■ The request
Reproduce every line of the data below word for word, changing nothing.
***** Data supplied *****
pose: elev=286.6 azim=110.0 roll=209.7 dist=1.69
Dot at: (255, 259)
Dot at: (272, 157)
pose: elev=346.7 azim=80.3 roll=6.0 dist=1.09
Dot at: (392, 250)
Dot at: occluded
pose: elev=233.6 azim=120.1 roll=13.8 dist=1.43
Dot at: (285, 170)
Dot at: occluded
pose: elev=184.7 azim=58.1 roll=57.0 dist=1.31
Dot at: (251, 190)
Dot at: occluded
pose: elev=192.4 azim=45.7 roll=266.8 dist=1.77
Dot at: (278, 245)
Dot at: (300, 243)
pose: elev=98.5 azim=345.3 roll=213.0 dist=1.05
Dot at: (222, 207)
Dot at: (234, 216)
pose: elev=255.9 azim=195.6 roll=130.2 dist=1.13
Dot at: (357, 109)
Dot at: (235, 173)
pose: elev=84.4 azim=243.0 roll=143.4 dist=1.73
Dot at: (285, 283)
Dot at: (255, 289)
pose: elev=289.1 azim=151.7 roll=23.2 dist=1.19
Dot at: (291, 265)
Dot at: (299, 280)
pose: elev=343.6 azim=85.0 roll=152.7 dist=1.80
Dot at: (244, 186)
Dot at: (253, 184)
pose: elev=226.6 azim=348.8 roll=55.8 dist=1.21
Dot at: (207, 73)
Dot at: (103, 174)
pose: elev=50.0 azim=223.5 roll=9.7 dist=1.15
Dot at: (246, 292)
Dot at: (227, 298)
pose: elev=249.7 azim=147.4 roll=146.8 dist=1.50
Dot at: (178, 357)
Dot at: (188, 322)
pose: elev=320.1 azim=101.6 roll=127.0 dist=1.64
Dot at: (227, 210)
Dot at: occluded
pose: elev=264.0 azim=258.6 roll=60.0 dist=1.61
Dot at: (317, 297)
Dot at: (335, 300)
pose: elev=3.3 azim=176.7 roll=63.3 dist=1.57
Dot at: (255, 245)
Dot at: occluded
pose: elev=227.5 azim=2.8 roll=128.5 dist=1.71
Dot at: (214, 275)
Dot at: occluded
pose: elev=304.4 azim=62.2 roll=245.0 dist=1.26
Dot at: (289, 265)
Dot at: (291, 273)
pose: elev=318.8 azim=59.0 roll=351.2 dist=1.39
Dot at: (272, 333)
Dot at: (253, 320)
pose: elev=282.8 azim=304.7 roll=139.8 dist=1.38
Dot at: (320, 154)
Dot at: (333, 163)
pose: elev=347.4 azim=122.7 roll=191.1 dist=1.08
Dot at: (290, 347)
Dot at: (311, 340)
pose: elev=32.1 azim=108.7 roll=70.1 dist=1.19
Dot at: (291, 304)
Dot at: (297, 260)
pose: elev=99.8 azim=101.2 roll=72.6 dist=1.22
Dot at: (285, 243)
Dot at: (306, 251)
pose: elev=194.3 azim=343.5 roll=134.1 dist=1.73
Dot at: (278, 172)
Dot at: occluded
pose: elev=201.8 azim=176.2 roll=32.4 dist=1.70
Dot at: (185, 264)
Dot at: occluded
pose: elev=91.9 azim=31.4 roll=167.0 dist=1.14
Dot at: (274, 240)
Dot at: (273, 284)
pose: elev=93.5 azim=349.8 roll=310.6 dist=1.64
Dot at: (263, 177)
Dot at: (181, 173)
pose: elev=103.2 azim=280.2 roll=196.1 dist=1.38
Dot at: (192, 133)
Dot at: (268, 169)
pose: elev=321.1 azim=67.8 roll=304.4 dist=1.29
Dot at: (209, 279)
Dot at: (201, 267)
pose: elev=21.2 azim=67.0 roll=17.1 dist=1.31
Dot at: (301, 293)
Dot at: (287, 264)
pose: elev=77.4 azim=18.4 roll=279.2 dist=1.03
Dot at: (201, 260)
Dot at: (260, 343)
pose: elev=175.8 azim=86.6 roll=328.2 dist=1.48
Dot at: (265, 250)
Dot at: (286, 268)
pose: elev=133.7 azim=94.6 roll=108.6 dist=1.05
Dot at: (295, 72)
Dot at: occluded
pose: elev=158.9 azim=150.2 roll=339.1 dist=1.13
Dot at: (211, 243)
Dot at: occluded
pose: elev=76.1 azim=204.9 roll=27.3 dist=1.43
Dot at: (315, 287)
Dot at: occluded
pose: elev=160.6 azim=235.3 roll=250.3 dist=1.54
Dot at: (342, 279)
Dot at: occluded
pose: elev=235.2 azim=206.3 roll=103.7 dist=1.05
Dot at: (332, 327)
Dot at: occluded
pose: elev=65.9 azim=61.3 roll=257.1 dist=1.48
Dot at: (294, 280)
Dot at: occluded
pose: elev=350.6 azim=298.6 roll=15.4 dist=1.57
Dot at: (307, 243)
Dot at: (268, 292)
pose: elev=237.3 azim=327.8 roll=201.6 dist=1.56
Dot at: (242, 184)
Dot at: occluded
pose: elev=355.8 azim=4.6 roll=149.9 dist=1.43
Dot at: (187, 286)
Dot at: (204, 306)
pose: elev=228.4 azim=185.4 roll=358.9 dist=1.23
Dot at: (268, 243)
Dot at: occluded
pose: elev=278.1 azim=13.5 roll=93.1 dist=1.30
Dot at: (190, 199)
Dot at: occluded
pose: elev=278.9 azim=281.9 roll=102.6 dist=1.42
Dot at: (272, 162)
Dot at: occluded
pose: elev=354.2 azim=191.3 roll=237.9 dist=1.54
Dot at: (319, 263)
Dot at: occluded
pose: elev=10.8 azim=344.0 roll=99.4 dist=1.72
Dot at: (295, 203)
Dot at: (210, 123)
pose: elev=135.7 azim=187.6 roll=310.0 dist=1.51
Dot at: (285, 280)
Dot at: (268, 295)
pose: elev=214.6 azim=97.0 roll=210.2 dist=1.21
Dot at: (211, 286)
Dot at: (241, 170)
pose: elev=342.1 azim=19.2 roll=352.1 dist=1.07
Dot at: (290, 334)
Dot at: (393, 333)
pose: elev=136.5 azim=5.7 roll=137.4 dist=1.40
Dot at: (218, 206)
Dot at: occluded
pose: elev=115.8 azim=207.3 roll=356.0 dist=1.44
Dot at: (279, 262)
*****
■ Task response
pose: elev=286.6 azim=110.0 roll=209.7 dist=1.69
Dot at: (255, 259)
Dot at: (272, 157)
pose: elev=346.7 azim=80.3 roll=6.0 dist=1.09
Dot at: (392, 250)
Dot at: occluded
pose: elev=233.6 azim=120.1 roll=13.8 dist=1.43
Dot at: (285, 170)
Dot at: occluded
pose: elev=184.7 azim=58.1 roll=57.0 dist=1.31
Dot at: (251, 190)
Dot at: occluded
pose: elev=192.4 azim=45.7 roll=266.8 dist=1.77
Dot at: (278, 245)
Dot at: (300, 243)
pose: elev=98.5 azim=345.3 roll=213.0 dist=1.05
Dot at: (222, 207)
Dot at: (234, 216)
pose: elev=255.9 azim=195.6 roll=130.2 dist=1.13
Dot at: (357, 109)
Dot at: (235, 173)
pose: elev=84.4 azim=243.0 roll=143.4 dist=1.73
Dot at: (285, 283)
Dot at: (255, 289)
pose: elev=289.1 azim=151.7 roll=23.2 dist=1.19
Dot at: (291, 265)
Dot at: (299, 280)
pose: elev=343.6 azim=85.0 roll=152.7 dist=1.80
Dot at: (244, 186)
Dot at: (253, 184)
pose: elev=226.6 azim=348.8 roll=55.8 dist=1.21
Dot at: (207, 73)
Dot at: (103, 174)
pose: elev=50.0 azim=223.5 roll=9.7 dist=1.15
Dot at: (246, 292)
Dot at: (227, 298)
pose: elev=249.7 azim=147.4 roll=146.8 dist=1.50
Dot at: (178, 357)
Dot at: (188, 322)
pose: elev=320.1 azim=101.6 roll=127.0 dist=1.64
Dot at: (227, 210)
Dot at: occluded
pose: elev=264.0 azim=258.6 roll=60.0 dist=1.61
Dot at: (317, 297)
Dot at: (335, 300)
pose: elev=3.3 azim=176.7 roll=63.3 dist=1.57
Dot at: (255, 245)
Dot at: occluded
pose: elev=227.5 azim=2.8 roll=128.5 dist=1.71
Dot at: (214, 275)
Dot at: occluded
pose: elev=304.4 azim=62.2 roll=245.0 dist=1.26
Dot at: (289, 265)
Dot at: (291, 273)
pose: elev=318.8 azim=59.0 roll=351.2 dist=1.39
Dot at: (272, 333)
Dot at: (253, 320)
pose: elev=282.8 azim=304.7 roll=139.8 dist=1.38
Dot at: (320, 154)
Dot at: (333, 163)
pose: elev=347.4 azim=122.7 roll=191.1 dist=1.08
Dot at: (290, 347)
Dot at: (311, 340)
pose: elev=32.1 azim=108.7 roll=70.1 dist=1.19
Dot at: (291, 304)
Dot at: (297, 260)
pose: elev=99.8 azim=101.2 roll=72.6 dist=1.22
Dot at: (285, 243)
Dot at: (306, 251)
pose: elev=194.3 azim=343.5 roll=134.1 dist=1.73
Dot at: (278, 172)
Dot at: occluded
pose: elev=201.8 azim=176.2 roll=32.4 dist=1.70
Dot at: (185, 264)
Dot at: occluded
pose: elev=91.9 azim=31.4 roll=167.0 dist=1.14
Dot at: (274, 240)
Dot at: (273, 284)
pose: elev=93.5 azim=349.8 roll=310.6 dist=1.64
Dot at: (263, 177)
Dot at: (181, 173)
pose: elev=103.2 azim=280.2 roll=196.1 dist=1.38
Dot at: (192, 133)
Dot at: (268, 169)
pose: elev=321.1 azim=67.8 roll=304.4 dist=1.29
Dot at: (209, 279)
Dot at: (201, 267)
pose: elev=21.2 azim=67.0 roll=17.1 dist=1.31
Dot at: (301, 293)
Dot at: (287, 264)
pose: elev=77.4 azim=18.4 roll=279.2 dist=1.03
Dot at: (201, 260)
Dot at: (260, 343)
pose: elev=175.8 azim=86.6 roll=328.2 dist=1.48
Dot at: (265, 250)
Dot at: (286, 268)
pose: elev=133.7 azim=94.6 roll=108.6 dist=1.05
Dot at: (295, 72)
Dot at: occluded
pose: elev=158.9 azim=150.2 roll=339.1 dist=1.13
Dot at: (211, 243)
Dot at: occluded
pose: elev=76.1 azim=204.9 roll=27.3 dist=1.43
Dot at: (315, 287)
Dot at: occluded
pose: elev=160.6 azim=235.3 roll=250.3 dist=1.54
Dot at: (342, 279)
Dot at: occluded
pose: elev=235.2 azim=206.3 roll=103.7 dist=1.05
Dot at: (332, 327)
Dot at: occluded
pose: elev=65.9 azim=61.3 roll=257.1 dist=1.48
Dot at: (294, 280)
Dot at: occluded
pose: elev=350.6 azim=298.6 roll=15.4 dist=1.57
Dot at: (307, 243)
Dot at: (268, 292)
pose: elev=237.3 azim=327.8 roll=201.6 dist=1.56
Dot at: (242, 184)
Dot at: occluded
pose: elev=355.8 azim=4.6 roll=149.9 dist=1.43
Dot at: (187, 286)
Dot at: (204, 306)
pose: elev=228.4 azim=185.4 roll=358.9 dist=1.23
Dot at: (268, 243)
Dot at: occluded
pose: elev=278.1 azim=13.5 roll=93.1 dist=1.30
Dot at: (190, 199)
Dot at: occluded
pose: elev=278.9 azim=281.9 roll=102.6 dist=1.42
Dot at: (272, 162)
Dot at: occluded
pose: elev=354.2 azim=191.3 roll=237.9 dist=1.54
Dot at: (319, 263)
Dot at: occluded
pose: elev=10.8 azim=344.0 roll=99.4 dist=1.72
Dot at: (295, 203)
Dot at: (210, 123)
pose: elev=135.7 azim=187.6 roll=310.0 dist=1.51
Dot at: (285, 280)
Dot at: (268, 295)
pose: elev=214.6 azim=97.0 roll=210.2 dist=1.21
Dot at: (211, 286)
Dot at: (241, 170)
pose: elev=342.1 azim=19.2 roll=352.1 dist=1.07
Dot at: (290, 334)
Dot at: (393, 333)
pose: elev=136.5 azim=5.7 roll=137.4 dist=1.40
Dot at: (218, 206)
Dot at: occluded
pose: elev=115.8 azim=207.3 roll=356.0 dist=1.44
Dot at: (279, 262)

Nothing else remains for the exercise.